Instruction
Begin at the line that has "genus: Lophosoria" and stop after the line that has "determined by: Strong, Mark". Rewrite those lines with "collectors" swapped for "collected by" and everything else left as is.

Listing
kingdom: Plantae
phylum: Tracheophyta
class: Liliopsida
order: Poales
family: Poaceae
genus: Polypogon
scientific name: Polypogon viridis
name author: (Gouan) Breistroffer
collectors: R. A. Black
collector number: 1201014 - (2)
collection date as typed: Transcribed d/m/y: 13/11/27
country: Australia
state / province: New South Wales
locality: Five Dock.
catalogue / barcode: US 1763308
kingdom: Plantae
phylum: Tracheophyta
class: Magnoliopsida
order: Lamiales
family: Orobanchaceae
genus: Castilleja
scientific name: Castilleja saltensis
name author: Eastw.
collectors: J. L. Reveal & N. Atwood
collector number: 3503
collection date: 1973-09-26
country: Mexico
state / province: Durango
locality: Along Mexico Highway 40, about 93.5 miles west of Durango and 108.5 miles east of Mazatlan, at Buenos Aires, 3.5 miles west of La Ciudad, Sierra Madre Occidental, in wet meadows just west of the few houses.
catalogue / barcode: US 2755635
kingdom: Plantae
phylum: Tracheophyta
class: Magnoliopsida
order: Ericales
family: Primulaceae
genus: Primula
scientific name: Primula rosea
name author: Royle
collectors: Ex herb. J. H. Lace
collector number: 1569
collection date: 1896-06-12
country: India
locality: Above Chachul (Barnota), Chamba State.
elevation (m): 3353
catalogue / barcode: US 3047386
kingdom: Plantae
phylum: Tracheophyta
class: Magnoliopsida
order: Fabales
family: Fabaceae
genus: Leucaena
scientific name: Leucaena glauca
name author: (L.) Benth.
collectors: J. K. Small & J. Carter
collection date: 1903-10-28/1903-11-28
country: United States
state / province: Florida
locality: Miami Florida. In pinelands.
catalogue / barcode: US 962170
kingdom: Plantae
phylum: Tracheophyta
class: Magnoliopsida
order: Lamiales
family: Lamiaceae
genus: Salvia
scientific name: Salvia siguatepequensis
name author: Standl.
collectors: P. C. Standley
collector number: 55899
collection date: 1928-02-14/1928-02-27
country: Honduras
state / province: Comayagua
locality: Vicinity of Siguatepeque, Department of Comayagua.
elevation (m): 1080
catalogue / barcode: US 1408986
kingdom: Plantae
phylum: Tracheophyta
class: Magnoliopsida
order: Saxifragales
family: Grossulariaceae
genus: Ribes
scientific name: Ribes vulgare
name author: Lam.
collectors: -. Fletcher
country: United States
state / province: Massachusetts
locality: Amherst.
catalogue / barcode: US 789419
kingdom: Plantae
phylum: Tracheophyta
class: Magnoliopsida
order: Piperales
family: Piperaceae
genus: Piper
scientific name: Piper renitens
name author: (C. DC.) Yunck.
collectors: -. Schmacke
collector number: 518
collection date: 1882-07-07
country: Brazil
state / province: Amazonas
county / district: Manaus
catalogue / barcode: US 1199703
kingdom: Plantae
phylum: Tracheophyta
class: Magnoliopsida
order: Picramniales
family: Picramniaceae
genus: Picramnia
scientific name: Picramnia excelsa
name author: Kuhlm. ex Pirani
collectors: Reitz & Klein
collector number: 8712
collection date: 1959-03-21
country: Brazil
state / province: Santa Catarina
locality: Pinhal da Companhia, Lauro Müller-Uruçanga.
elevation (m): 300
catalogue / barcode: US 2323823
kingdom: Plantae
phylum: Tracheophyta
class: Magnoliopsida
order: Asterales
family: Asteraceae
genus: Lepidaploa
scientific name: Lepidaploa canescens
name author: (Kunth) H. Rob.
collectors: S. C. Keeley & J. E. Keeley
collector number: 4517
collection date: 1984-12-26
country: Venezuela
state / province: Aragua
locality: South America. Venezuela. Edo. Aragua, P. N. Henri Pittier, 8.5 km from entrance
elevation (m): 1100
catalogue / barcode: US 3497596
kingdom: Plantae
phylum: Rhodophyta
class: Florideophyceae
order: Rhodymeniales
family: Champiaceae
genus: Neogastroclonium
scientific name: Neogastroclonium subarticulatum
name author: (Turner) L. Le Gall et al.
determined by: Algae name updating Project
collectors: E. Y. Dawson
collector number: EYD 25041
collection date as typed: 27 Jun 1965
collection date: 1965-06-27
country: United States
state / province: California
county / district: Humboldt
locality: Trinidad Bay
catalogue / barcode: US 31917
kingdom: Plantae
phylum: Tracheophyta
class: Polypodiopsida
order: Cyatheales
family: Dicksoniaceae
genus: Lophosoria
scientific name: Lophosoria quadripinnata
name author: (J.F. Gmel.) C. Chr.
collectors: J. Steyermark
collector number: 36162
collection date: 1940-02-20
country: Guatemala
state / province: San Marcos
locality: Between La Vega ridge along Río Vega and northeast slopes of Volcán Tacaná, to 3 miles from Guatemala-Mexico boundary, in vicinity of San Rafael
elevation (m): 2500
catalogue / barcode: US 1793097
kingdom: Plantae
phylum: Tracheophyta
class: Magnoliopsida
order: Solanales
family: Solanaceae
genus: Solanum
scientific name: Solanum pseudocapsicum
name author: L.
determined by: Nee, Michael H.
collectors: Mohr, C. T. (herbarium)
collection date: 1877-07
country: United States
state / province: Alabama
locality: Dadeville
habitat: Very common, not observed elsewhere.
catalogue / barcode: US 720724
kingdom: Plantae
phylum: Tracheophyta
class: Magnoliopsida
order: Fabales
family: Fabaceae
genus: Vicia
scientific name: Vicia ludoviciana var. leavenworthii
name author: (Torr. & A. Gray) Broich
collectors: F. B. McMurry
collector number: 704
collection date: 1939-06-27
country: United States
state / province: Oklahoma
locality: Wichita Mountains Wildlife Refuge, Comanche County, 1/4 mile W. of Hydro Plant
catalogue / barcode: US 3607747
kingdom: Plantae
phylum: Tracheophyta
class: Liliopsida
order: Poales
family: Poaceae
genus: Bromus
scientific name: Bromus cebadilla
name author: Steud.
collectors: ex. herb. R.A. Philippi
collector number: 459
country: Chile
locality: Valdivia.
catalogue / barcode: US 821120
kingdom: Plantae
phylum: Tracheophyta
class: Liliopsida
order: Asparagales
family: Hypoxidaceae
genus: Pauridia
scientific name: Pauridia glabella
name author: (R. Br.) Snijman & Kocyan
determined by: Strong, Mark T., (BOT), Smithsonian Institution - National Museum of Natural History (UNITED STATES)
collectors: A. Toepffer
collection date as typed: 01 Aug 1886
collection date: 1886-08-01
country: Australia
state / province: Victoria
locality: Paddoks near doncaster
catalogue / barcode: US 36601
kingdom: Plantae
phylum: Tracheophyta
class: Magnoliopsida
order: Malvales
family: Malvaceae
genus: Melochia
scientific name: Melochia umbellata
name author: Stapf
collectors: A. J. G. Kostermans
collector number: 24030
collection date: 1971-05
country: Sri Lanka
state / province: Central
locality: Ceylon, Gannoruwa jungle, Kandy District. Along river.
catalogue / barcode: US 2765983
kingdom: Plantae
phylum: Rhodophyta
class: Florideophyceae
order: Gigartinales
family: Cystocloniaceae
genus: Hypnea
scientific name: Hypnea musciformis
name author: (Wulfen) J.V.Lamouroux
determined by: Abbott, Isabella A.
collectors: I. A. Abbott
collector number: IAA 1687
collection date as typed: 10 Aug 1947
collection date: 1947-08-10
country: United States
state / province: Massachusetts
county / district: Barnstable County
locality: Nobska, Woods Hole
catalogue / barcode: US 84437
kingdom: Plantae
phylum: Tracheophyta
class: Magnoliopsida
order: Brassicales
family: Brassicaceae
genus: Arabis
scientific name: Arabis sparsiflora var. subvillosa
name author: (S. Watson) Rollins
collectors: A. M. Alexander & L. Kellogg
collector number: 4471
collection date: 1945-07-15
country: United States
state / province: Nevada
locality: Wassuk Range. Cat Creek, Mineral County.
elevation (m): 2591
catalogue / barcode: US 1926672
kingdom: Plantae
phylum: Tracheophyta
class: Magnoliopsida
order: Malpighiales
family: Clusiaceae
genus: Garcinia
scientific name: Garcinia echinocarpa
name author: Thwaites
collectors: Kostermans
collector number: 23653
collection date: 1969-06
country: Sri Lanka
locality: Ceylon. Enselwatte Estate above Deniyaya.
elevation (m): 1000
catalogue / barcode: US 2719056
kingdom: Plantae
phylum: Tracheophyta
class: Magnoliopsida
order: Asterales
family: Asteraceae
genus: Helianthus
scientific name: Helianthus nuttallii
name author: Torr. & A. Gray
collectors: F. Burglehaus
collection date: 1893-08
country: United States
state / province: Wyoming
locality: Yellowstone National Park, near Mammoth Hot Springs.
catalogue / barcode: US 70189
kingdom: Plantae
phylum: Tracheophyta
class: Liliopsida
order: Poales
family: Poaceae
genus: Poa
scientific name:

Reply to the exercise
genus: Lophosoria
scientific name: Lophosoria quadripinnata
name author: (J.F. Gmel.) C. Chr.
collected by: J. Steyermark
collector number: 36162
collection date: 1940-02-20
country: Guatemala
state / province: San Marcos
locality: Between La Vega ridge along Río Vega and northeast slopes of Volcán Tacaná, to 3 miles from Guatemala-Mexico boundary, in vicinity of San Rafael
elevation (m): 2500
catalogue / barcode: US 1793097
kingdom: Plantae
phylum: Tracheophyta
class: Magnoliopsida
order: Solanales
family: Solanaceae
genus: Solanum
scientific name: Solanum pseudocapsicum
name author: L.
determined by: Nee, Michael H.
collected by: Mohr, C. T. (herbarium)
collection date: 1877-07
country: United States
state / province: Alabama
locality: Dadeville
habitat: Very common, not observed elsewhere.
catalogue / barcode: US 720724
kingdom: Plantae
phylum: Tracheophyta
class: Magnoliopsida
order: Fabales
family: Fabaceae
genus: Vicia
scientific name: Vicia ludoviciana var. leavenworthii
name author: (Torr. & A. Gray) Broich
collected by: F. B. McMurry
collector number: 704
collection date: 1939-06-27
country: United States
state / province: Oklahoma
locality: Wichita Mountains Wildlife Refuge, Comanche County, 1/4 mile W. of Hydro Plant
catalogue / barcode: US 3607747
kingdom: Plantae
phylum: Tracheophyta
class: Liliopsida
order: Poales
family: Poaceae
genus: Bromus
scientific name: Bromus cebadilla
name author: Steud.
collected by: ex. herb. R.A. Philippi
collector number: 459
country: Chile
locality: Valdivia.
catalogue / barcode: US 821120
kingdom: Plantae
phylum: Tracheophyta
class: Liliopsida
order: Asparagales
family: Hypoxidaceae
genus: Pauridia
scientific name: Pauridia glabella
name author: (R. Br.) Snijman & Kocyan
determined by: Strong, Mark T., (BOT), Smithsonian Institution - National Museum of Natural History (UNITED STATES)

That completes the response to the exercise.